Start of Data provided

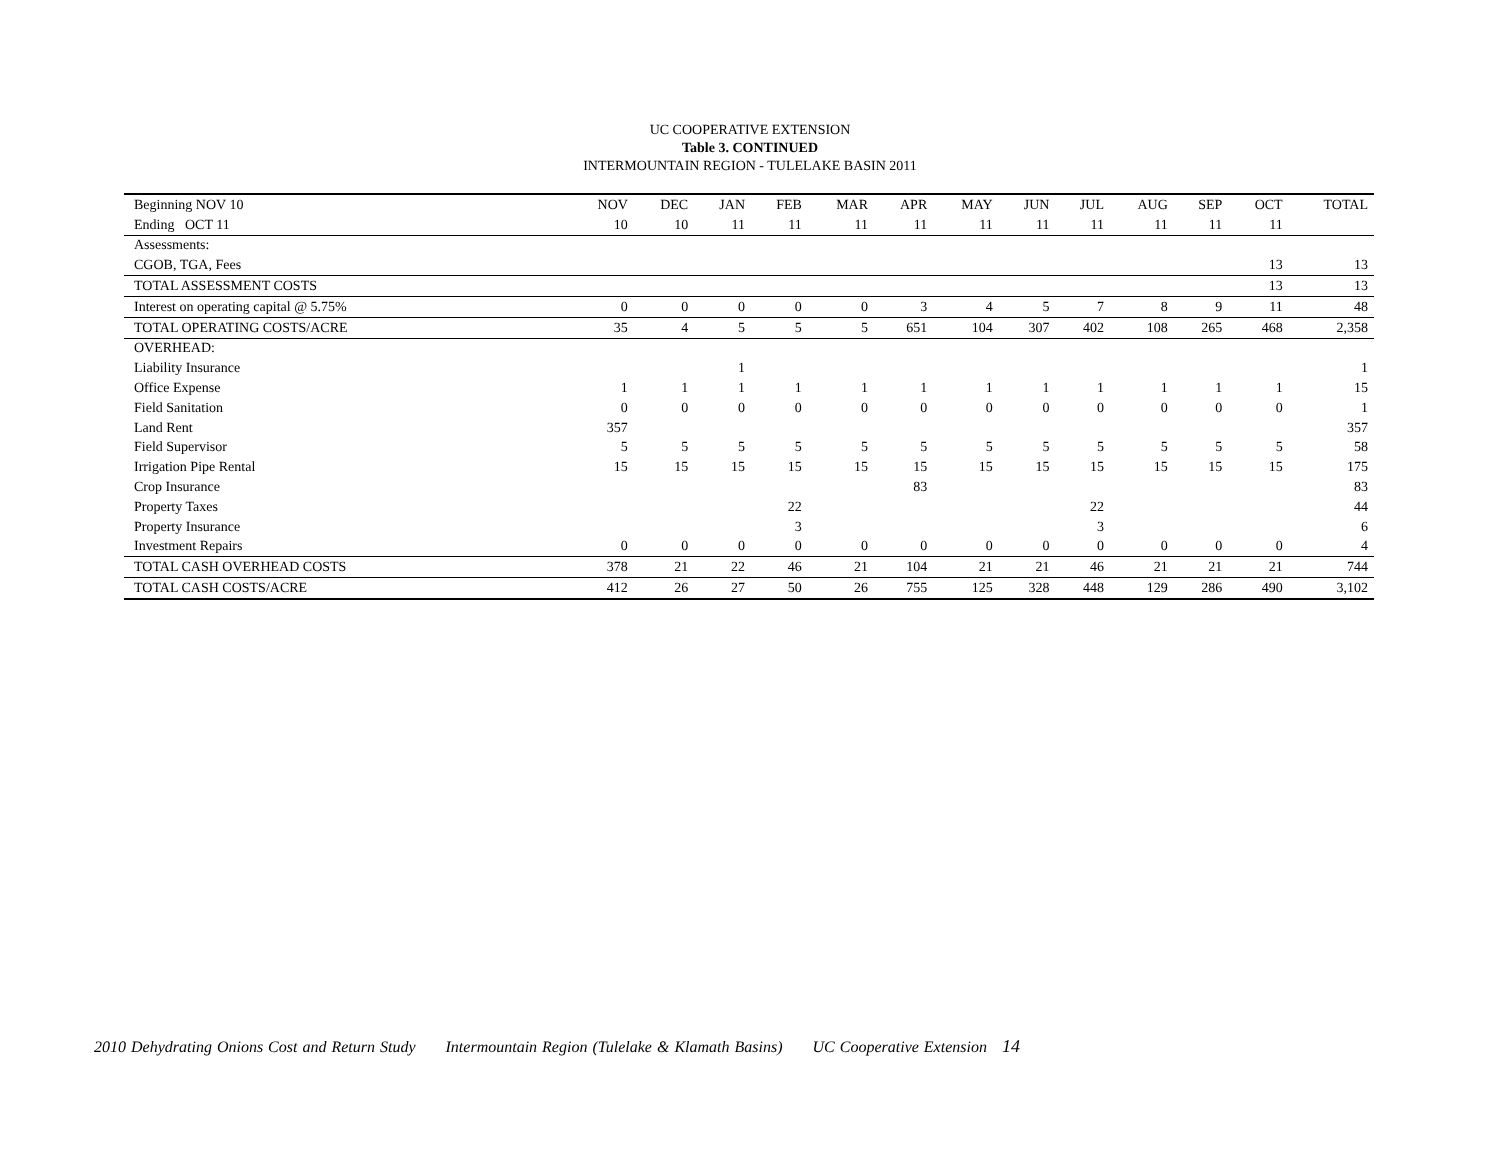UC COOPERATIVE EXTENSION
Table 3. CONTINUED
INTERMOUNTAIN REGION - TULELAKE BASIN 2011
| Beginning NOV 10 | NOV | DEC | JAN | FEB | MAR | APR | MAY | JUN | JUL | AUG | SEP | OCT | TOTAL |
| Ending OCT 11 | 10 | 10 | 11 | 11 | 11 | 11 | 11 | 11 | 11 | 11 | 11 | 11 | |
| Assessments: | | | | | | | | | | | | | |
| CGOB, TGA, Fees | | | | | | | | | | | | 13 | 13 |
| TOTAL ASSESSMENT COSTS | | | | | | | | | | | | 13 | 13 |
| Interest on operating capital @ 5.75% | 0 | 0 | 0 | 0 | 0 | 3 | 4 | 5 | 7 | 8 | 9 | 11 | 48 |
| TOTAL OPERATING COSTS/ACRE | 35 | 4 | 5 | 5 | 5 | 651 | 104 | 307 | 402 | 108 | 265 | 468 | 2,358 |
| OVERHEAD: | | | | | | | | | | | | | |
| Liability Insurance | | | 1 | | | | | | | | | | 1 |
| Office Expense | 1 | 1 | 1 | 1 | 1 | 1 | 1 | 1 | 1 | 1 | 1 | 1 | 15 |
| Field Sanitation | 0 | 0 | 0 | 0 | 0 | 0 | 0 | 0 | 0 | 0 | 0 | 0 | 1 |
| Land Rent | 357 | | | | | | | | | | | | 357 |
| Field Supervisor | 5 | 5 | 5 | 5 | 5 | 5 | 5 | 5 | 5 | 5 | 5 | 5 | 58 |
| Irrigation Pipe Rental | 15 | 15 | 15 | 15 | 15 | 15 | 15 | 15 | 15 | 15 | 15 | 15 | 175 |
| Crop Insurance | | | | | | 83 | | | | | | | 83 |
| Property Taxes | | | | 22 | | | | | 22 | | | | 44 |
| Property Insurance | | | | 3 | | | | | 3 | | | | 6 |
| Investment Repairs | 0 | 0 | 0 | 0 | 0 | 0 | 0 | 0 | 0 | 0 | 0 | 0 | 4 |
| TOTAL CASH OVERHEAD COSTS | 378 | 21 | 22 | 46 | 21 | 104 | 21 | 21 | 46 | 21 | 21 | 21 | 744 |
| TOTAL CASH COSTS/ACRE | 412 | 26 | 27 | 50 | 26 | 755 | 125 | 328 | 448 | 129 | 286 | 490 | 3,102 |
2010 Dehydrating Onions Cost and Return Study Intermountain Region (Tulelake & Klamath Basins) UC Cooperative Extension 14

End of Data provided

### Description of the task
What you write should match the entries exactly, except that the pictures are dropped.

### Response box
UC COOPERATIVE EXTENSION
Table 3. CONTINUED
INTERMOUNTAIN REGION - TULELAKE BASIN 2011
| Beginning NOV 10 | NOV | DEC | JAN | FEB | MAR | APR | MAY | JUN | JUL | AUG | SEP | OCT | TOTAL |
| Ending OCT 11 | 10 | 10 | 11 | 11 | 11 | 11 | 11 | 11 | 11 | 11 | 11 | 11 | |
| Assessments: | | | | | | | | | | | | | |
| CGOB, TGA, Fees | | | | | | | | | | | | 13 | 13 |
| TOTAL ASSESSMENT COSTS | | | | | | | | | | | | 13 | 13 |
| Interest on operating capital @ 5.75% | 0 | 0 | 0 | 0 | 0 | 3 | 4 | 5 | 7 | 8 | 9 | 11 | 48 |
| TOTAL OPERATING COSTS/ACRE | 35 | 4 | 5 | 5 | 5 | 651 | 104 | 307 | 402 | 108 | 265 | 468 | 2,358 |
| OVERHEAD: | | | | | | | | | | | | | |
| Liability Insurance | | | 1 | | | | | | | | | | 1 |
| Office Expense | 1 | 1 | 1 | 1 | 1 | 1 | 1 | 1 | 1 | 1 | 1 | 1 | 15 |
| Field Sanitation | 0 | 0 | 0 | 0 | 0 | 0 | 0 | 0 | 0 | 0 | 0 | 0 | 1 |
| Land Rent | 357 | | | | | | | | | | | | 357 |
| Field Supervisor | 5 | 5 | 5 | 5 | 5 | 5 | 5 | 5 | 5 | 5 | 5 | 5 | 58 |
| Irrigation Pipe Rental | 15 | 15 | 15 | 15 | 15 | 15 | 15 | 15 | 15 | 15 | 15 | 15 | 175 |
| Crop Insurance | | | | | | 83 | | | | | | | 83 |
| Property Taxes | | | | 22 | | | | | 22 | | | | 44 |
| Property Insurance | | | | 3 | | | | | 3 | | | | 6 |
| Investment Repairs | 0 | 0 | 0 | 0 | 0 | 0 | 0 | 0 | 0 | 0 | 0 | 0 | 4 |
| TOTAL CASH OVERHEAD COSTS | 378 | 21 | 22 | 46 | 21 | 104 | 21 | 21 | 46 | 21 | 21 | 21 | 744 |
| TOTAL CASH COSTS/ACRE | 412 | 26 | 27 | 50 | 26 | 755 | 125 | 328 | 448 | 129 | 286 | 490 | 3,102 |
2010 Dehydrating Onions Cost and Return Study Intermountain Region (Tulelake & Klamath Basins) UC Cooperative Extension 14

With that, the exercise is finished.